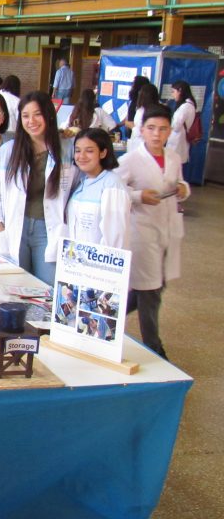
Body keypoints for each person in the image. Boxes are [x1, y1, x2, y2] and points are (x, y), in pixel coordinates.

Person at [115, 104, 190, 359]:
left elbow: (178, 183)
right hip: (142, 234)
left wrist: (183, 189)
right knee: (150, 294)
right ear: (142, 130)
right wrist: (137, 196)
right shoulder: (130, 161)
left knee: (154, 287)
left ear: (170, 131)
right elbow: (112, 190)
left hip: (167, 231)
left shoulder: (173, 158)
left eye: (162, 129)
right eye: (151, 129)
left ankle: (108, 313)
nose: (156, 134)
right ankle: (155, 349)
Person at [0, 91, 76, 285]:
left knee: (48, 289)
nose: (31, 121)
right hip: (14, 230)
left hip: (48, 231)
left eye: (37, 114)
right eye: (25, 116)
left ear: (49, 115)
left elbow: (81, 187)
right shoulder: (9, 151)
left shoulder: (67, 149)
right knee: (15, 289)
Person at [66, 128, 130, 248]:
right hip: (76, 260)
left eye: (89, 151)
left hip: (99, 263)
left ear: (103, 153)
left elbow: (115, 238)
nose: (81, 156)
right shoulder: (81, 182)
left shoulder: (112, 185)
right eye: (77, 151)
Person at [168, 80, 196, 165]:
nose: (172, 95)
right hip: (180, 142)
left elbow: (175, 126)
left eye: (173, 92)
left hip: (177, 143)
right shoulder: (189, 105)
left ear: (180, 91)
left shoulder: (185, 107)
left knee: (173, 171)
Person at [127, 83, 160, 153]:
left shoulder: (142, 111)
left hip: (140, 144)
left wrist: (132, 126)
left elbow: (139, 131)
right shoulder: (158, 110)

■ ■ ■ ■ ■

Leaving out every line before the one with "right wrist: (137, 196)", print the rest of the listing above exactly, through its final line.

__RESPONSE BOX__:
right wrist: (137, 196)
right shoulder: (130, 161)
left knee: (154, 287)
left ear: (170, 131)
right elbow: (112, 190)
left hip: (167, 231)
left shoulder: (173, 158)
left eye: (162, 129)
right eye: (151, 129)
left ankle: (108, 313)
nose: (156, 134)
right ankle: (155, 349)
Person at [0, 91, 76, 285]:
left knee: (48, 289)
nose: (31, 121)
right hip: (14, 230)
left hip: (48, 231)
left eye: (37, 114)
right eye: (25, 116)
left ear: (49, 115)
left elbow: (81, 187)
right shoulder: (9, 151)
left shoulder: (67, 149)
right knee: (15, 289)
Person at [66, 128, 130, 248]:
right hip: (76, 260)
left eye: (89, 151)
left hip: (99, 263)
left ear: (103, 153)
left elbow: (115, 238)
nose: (81, 156)
right shoulder: (81, 182)
left shoulder: (112, 185)
right eye: (77, 151)
Person at [168, 80, 196, 165]:
nose: (172, 95)
right hip: (180, 142)
left elbow: (175, 126)
left eye: (173, 92)
left hip: (177, 143)
right shoulder: (189, 105)
left ear: (180, 91)
left shoulder: (185, 107)
left knee: (173, 171)
Person at [127, 83, 160, 153]:
left shoulder: (142, 111)
left hip: (140, 144)
left wrist: (132, 126)
left elbow: (139, 131)
right shoulder: (158, 110)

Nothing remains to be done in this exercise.